俳句鑑賞  ・虹   
− 虹 −

太陽の光が空気中の水滴によって屈折・反射されてできる虹は、夏に多く見られるので、夏の季語になっています。多くの人がたくさんの句を詠んでいますが、福永耕二(1938〜1980)に、噴水の虹を詠んだ句があります。
 
    噴水の虹に見とれてみな貧し 福永耕二
 
昼どき、立ち寄った公園の噴水に虹がかかっていて、『まぁ〜、きれい!』と思わず見とれてしまいます。よくある、ありふれた光景ですが、下五の『みな貧し』で、句の意味は深長になり、解釈は広がりをみせます。
 
鹿児島県川辺(かわなべ)町生まれの福永耕二は、地元の大学に在学中、20歳の若さで水原秋櫻子(しゅうおうし)の主宰する俳誌『馬酔木(あしび)』の巻頭を飾り、わずか32歳の若さでその編集長を務めるまでになりましたが、1980年(昭和55年)に42歳の若さで志半ばにしてこの世を去りました。

### 出題課題 1
次の (a)〜(c) が虹の俳句についての文章の内容と合っているか、それぞれ「はい」か「いいえ」で答えてください。判断の決め手となる本文の語句も、そのまま引用して添えてください。
(a) 虹は冬の季語とされている。
(b) 福永耕二は鹿児島県川辺町の生まれである。
(c) 福永耕二は40歳で『馬酔木』の編集長になった。
### 出題課題 2
虹の俳句についての文章のうち、「昼どき、立ち寄った公園の噴水」から始まり「ばにしてこの世を去りました。」で終わる部分を、一字も変えずに打ち直してください。

### 抜粋レコード
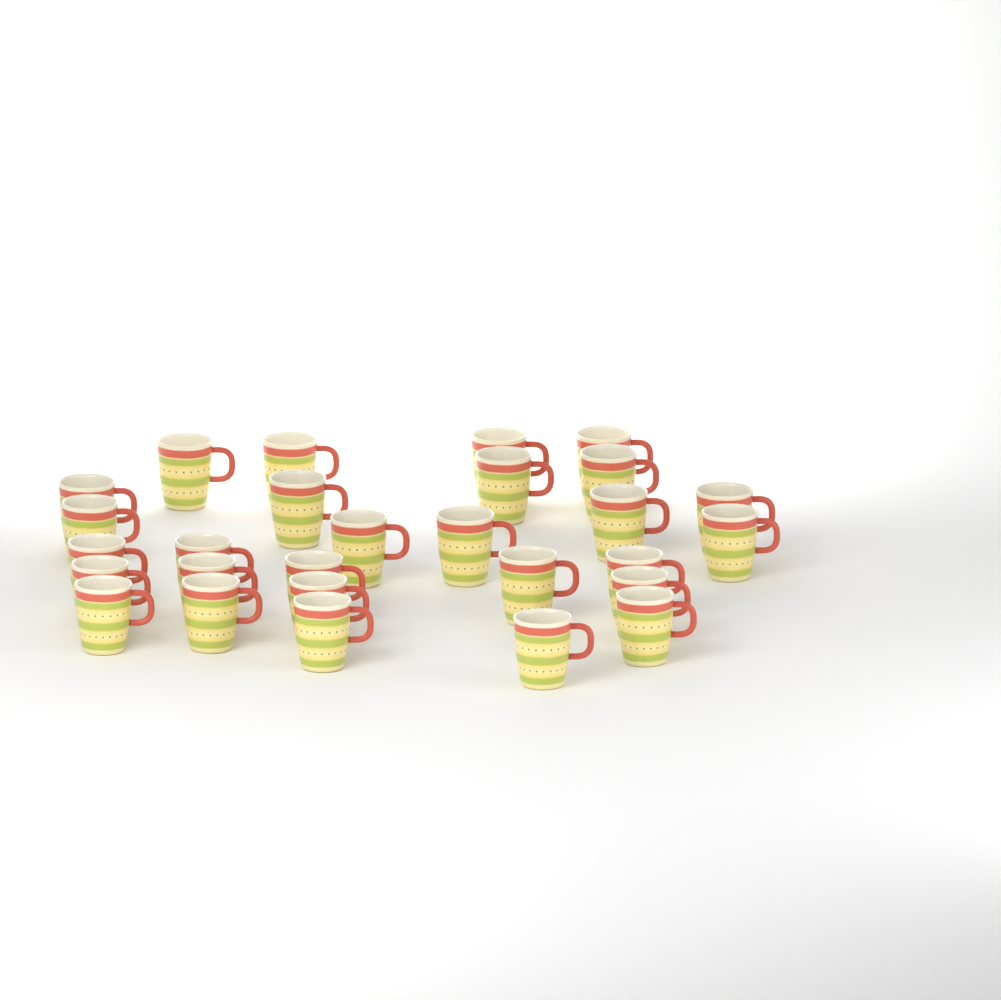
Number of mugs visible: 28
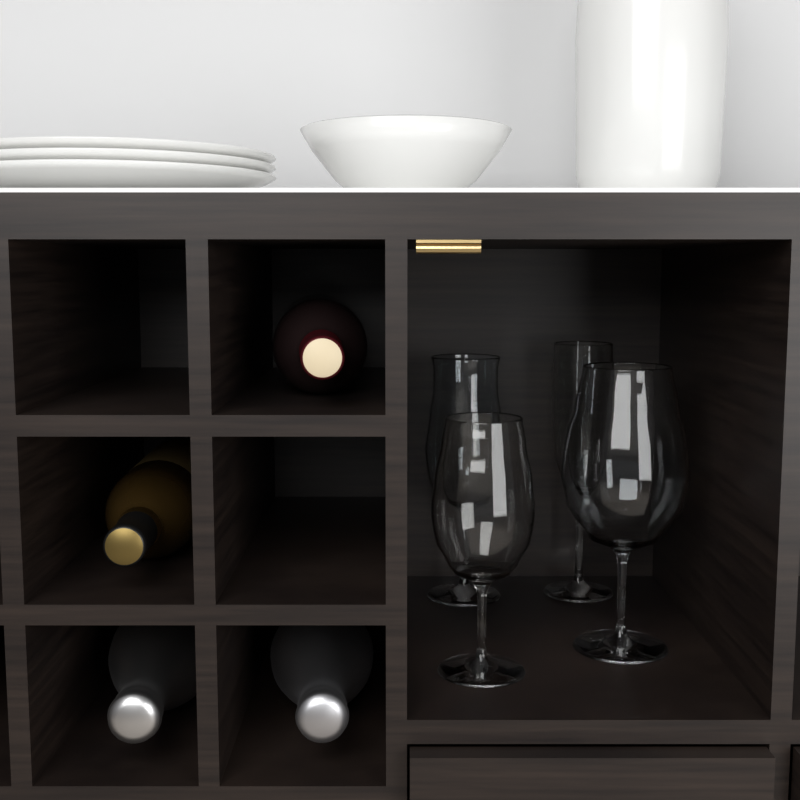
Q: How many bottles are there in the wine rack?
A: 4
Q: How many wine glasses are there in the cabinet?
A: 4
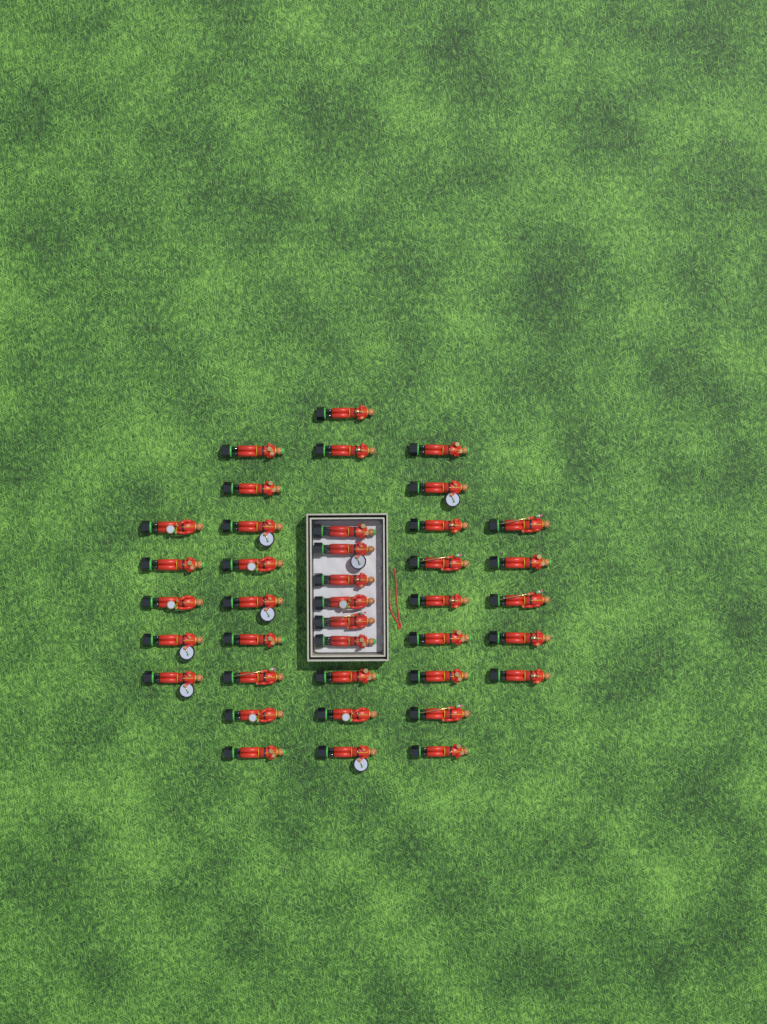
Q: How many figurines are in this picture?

...

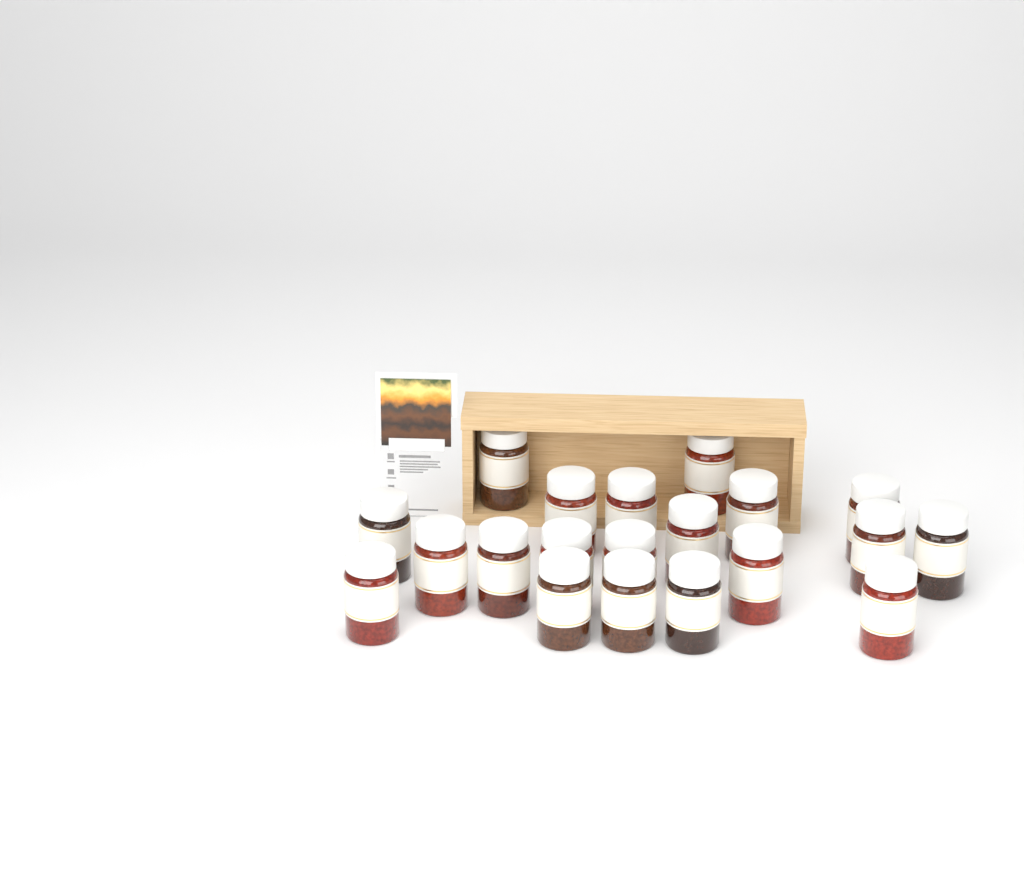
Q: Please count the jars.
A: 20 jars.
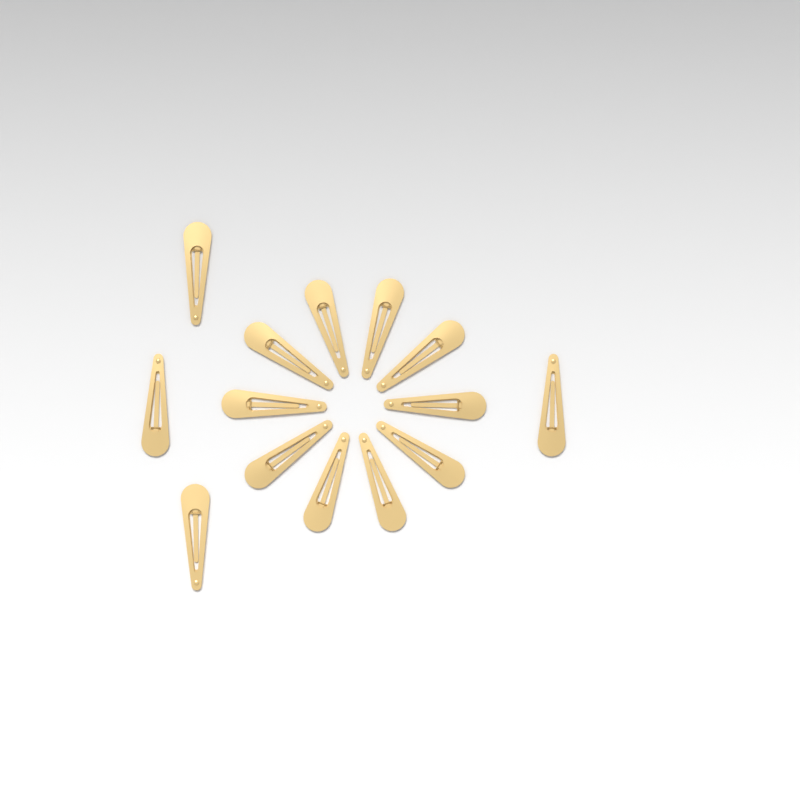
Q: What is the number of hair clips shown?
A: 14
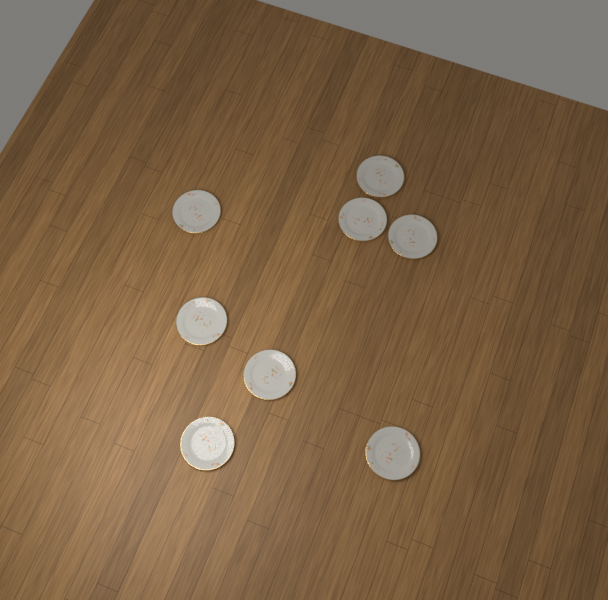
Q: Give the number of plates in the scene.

### 完全な解答 1
(a) いいえ。「夏に多く見られるので、夏の季語になっています」
(b) はい。「鹿児島県川辺(かわなべ)町生まれの福永耕二は」
(c) いいえ。「わずか32歳の若さでその編集長を務めるまでになりましたが」

### 完全な解答 2
昼どき、立ち寄った公園の噴水に虹がかかっていて、『まぁ〜、きれい!』と思わず見とれてしまいます。よくある、ありふれた光景ですが、下五の『みな貧し』で、句の意味は深長になり、解釈は広がりをみせます。
 
鹿児島県川辺(かわなべ)町生まれの福永耕二は、地元の大学に在学中、20歳の若さで水原秋櫻子(しゅうおうし)の主宰する俳誌『馬酔木(あしび)』の巻頭を飾り、わずか32歳の若さでその編集長を務めるまでになりましたが、1980年(昭和55年)に42歳の若さで志半ばにしてこの世を去りました。